I'm sorry to say that I don't think this is likely to be very good. Your algorithm looks a bit like a simplistic version of Moravec's algorithm, which is itself one of the simplest corner detection algorithms. The hardcoded limits you test against effectively make your edge test a stepped function, unlike an approach such as summed square differences. This will almost certainly give you discontinuities in your detection function (corners that don't match when they should have), for some values.
You also have the same problem as Moravec, namely that if the edge lies at an angle to the direction of neighbours being considered, then it won't be detected.

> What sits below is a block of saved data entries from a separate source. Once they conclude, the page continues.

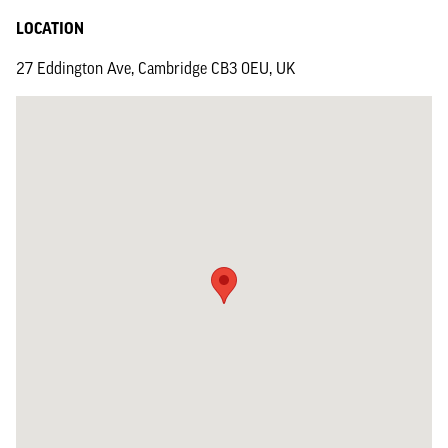
LOCATION
27 Eddington Ave, Cambridge CB3 0EU, UK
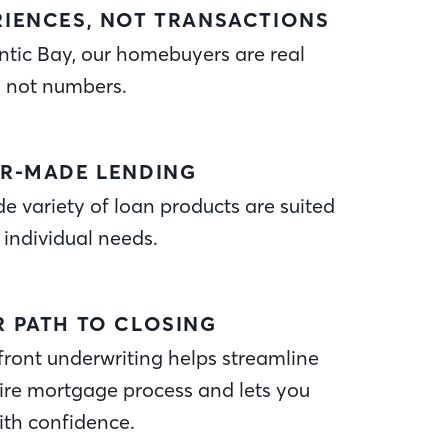
RIENCES, NOT TRANSACTIONS
ntic Bay, our homebuyers are real
, not numbers.
OR-MADE LENDING
e variety of loan products are suited
 individual needs.
R PATH TO CLOSING
ront underwriting helps streamline
ire mortgage process and lets you
ith confidence.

Developing algorithms is fun, and if this isn't a business-critical project, then by all means, carry on tinkering and experimenting (and don't be put off by my comments!). But the fact is, for almost any practical problem, a better algorithm for the task you want to solve almost certainly already exists. The real challenge is identifying how you can best model your problem in such a way that you can solve it using an existing, well-understood approach, designed by experts.
In particular, robust identification and analysis of edge-cases and worst-case runtimes is a tricky business; unless you are a professional algorist, you are likely to find the going difficult. But I certainly encourage you to discover this for yourself by trying. nlucaroni mentions some excellent questions to use as starting points for your analysis.

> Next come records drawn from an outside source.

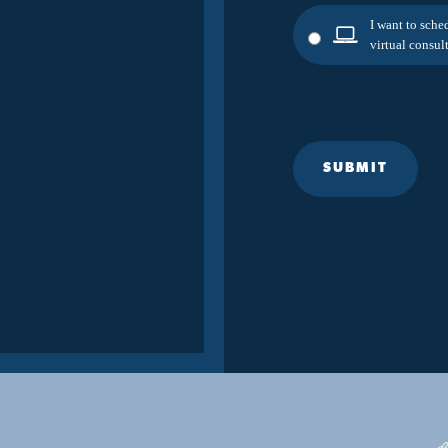
I want to sche
virtual consult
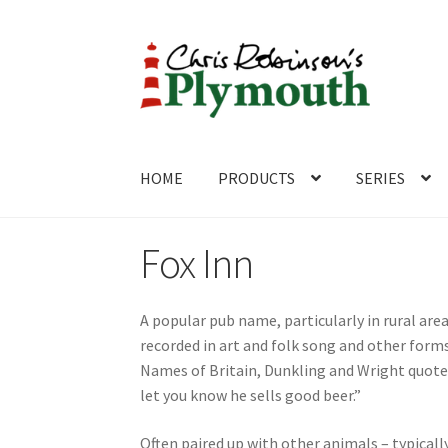
Skip
Skip
to
to
navigation
content
HOME
PRODUCTS
SERIES
Home
ABOUT
Cart
Checkout
Contact
CONTA
Fox Inn
A popular pub name, particularly in rural a
recorded in art and folk song and other forms
Names of Britain, Dunkling and Wright quote a
let you know he sells good beer.”
Often paired up with other animals – typical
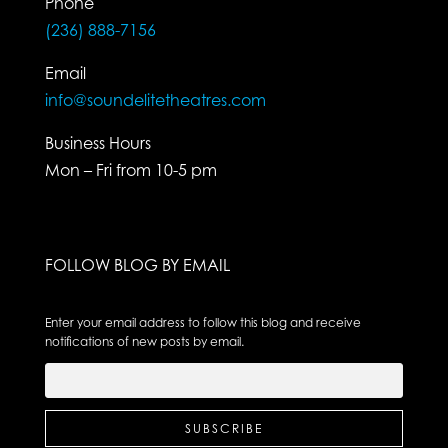
Phone
(236) 888-7156
Email
info@soundelitetheatres.com
Business Hours
Mon – Fri from 10-5 pm
FOLLOW BLOG BY EMAIL
Enter your email address to follow this blog and receive
notifications of new posts by email.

Why not try it and see if it works the way you expect? It sounds like it should. How does the performance compare with other methods? What is the complexity of the algorithm? Is it efficient compared to others? Where can it be improved? What kind of false-positives and false negatives are expected? Are they within reason based on the data I plan to use this on? What threshold should be used to compare surrounding squares? ....
this is stuff you should be doing, not us.
I would suggest you look at the SIFT algorithm. Its the defacto standard for points of interest in an image. Unfortunately, its also patented, because its so good.
If you are interested in a real time version of SIFT you can get it to run on a GPU, but its highly experimental at this point. Note if you are developing a commercial application you'd have to first purchase a license for using SIFT or get approval from David Lowe.